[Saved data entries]
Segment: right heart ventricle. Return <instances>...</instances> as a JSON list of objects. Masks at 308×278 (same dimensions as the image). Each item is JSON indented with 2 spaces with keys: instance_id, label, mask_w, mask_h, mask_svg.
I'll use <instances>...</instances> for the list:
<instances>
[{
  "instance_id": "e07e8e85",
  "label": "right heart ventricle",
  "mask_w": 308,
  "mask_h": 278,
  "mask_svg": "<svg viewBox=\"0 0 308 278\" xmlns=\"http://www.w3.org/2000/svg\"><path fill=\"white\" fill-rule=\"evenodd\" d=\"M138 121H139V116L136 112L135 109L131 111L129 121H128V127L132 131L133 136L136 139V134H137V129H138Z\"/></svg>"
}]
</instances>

* GOAL
Convert every line of the records above into a numbered list, skipping any blank lines.

* EXERCISE SOLUTION
1. Segment: right heart ventricle. Return <instances>...</instances> as a JSON list of objects. Masks at 308×278 (same dimensions as the image). Each item is JSON indented with 2 spaces with keys: instance_id, label, mask_w, mask_h, mask_svg.
2. I'll use <instances>...</instances> for the list:
3. <instances>
4. [{
5.   "instance_id": "e07e8e85",
6.   "label": "right heart ventricle",
7.   "mask_w": 308,
8.   "mask_h": 278,
9.   "mask_svg": "<svg viewBox=\"0 0 308 278\" xmlns=\"http://www.w3.org/2000/svg\"><path fill=\"white\" fill-rule=\"evenodd\" d=\"M138 121H139V116L136 112L135 109L131 111L129 121H128V127L132 131L133 136L136 139V134H137V129H138Z\"/></svg>"
10. }]
11. </instances>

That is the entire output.